Now let’s check the new compilation results:
As you can see, we made a small dent, though it could also just be noise. I have only measured once. At a first glance, I think this result should be surprising: We eliminated a pretty central include, and the time for that header went from 6m45 to 6m2s. Why didn’t our changes do more? Again, the includer graph view is your friend:
It turns out that most places that ended up with rendering_server.h
via texture.h
actually got texture.h
via material.h
, and that one also includes rendering_server.h
. This highlights a pitfall here: During a compilation, we can arrive at the same header via many different paths. That’s why include guards exist in the first place. When we look at include times, we are always just observing the first path, because that is the expensive one (others just early out). From skimming the files, it looks like you could make material.h
mostly independent of the expensive parts of rendering_server.h
with a little bit of massaging.
This example demonstrates the importance of measuring repeatedly and validating any improvements, and it also shows that getting includes back under control is hard. Imagine doing this in a codebase where people push new code every day. However, this doesn’t mean that the entire effort is futile: In other cases this same process will yield better results. For example, input_event.h
is an expensive header that is mostly pulled in through main_loop.h
. Removing this single include main_loop.h
cuts the time spent on input_event.h
by two thirds.
This might also be a good place to give a shout-out to Header Hero (the code there is down but Aras has a copy here). HeaderHero relies on parsing your project’s header files to help you cut down on unnecessary includes. Their blog post also lists some common techniques for reducing inter-header dependencies. There probably is space for a tool that takes different paths to headers into account somehow.

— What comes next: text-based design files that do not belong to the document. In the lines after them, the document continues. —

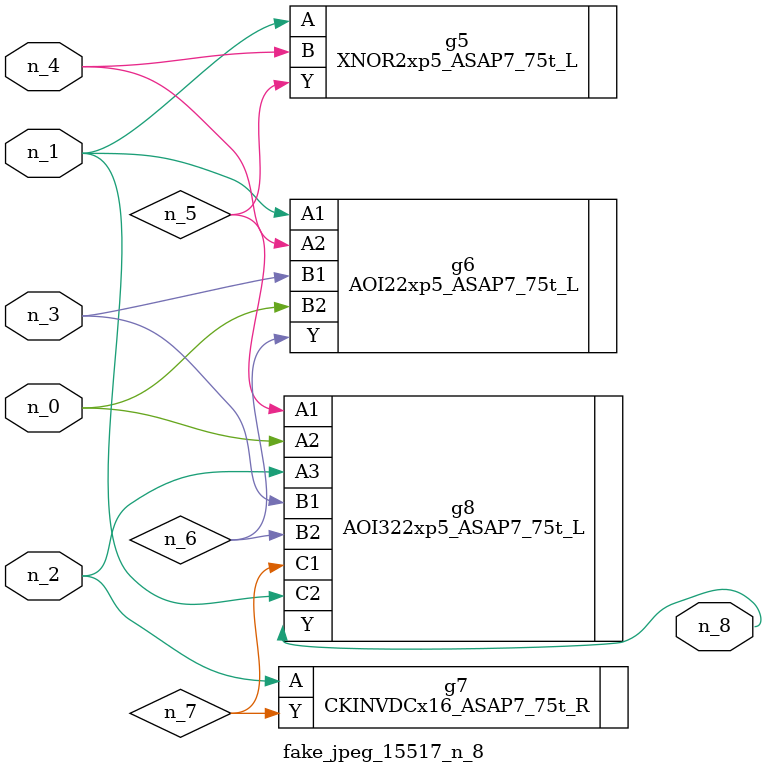
<source format=v>
module fake_jpeg_15517_n_8 (n_3, n_2, n_1, n_0, n_4, n_8);

input n_3;
input n_2;
input n_1;
input n_0;
input n_4;

output n_8;

wire n_6;
wire n_5;
wire n_7;

XNOR2xp5_ASAP7_75t_L g5 ( 
.A(n_1),
.B(n_4),
.Y(n_5)
);

AOI22xp5_ASAP7_75t_L g6 ( 
.A1(n_1),
.A2(n_4),
.B1(n_3),
.B2(n_0),
.Y(n_6)
);

CKINVDCx16_ASAP7_75t_R g7 ( 
.A(n_2),
.Y(n_7)
);

AOI322xp5_ASAP7_75t_L g8 ( 
.A1(n_5),
.A2(n_0),
.A3(n_2),
.B1(n_3),
.B2(n_6),
.C1(n_7),
.C2(n_1),
.Y(n_8)
);


endmodule
</source>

Additional options: template instantiation and codegen
Here, have this bit of bonus content that I felt should be included, but I don’t have an example to look at. CompileScore allows us to explore another aspect of C++ compilation: templates instantiation and code generation. You need to first tell CompileScore to collect some additional data. Go to Extensions/CompileScore/Solution Configuration
. In the Generator
section, you can find two options of interest: Overview Detail
and Timeline Detail
. Set them both to Full
. The precise meaning of the different options is listed here. When you now rebuild your solution, you will find the resulting trace has additional data:
The new numbers are part of both the backend and frontend times. The color coding in the graph matches the color coding in the timeline view. The new times here are Instance class
(which tells you how much time it took to instantiate class templates), Instance Functions
(which does the same for functions), and code generation. There’s also a separate tab for Instance Variables
. For all I can tell, all the template instantiation times are part of the frontend and the codegen time is the bulk of the backend. The reason why the codegen time exceeds the total backend time is because the backend time is aggregated CPU time across compilation processes, but each process itself can use multiple threads.
With this new information, the timeline view also contains more details, especially in the backend phase (but also the frontend phase, though that’s harder to see in this screenshot). You can now see which functions actually took time during codegen, for example.
The new views are largely self-explanatory. In my experience, the template instantiation views are (unsurprisingly) helpful when you are dealing with code that does a lot of compile time meta programming. That doesn’t seem to be the case with Godot, thankfully. I do recall using these views on Unity to reduce the compile times for some very expensive functions - it’s a good way to dig into the rare pathologically bad cases. But that might be for another time.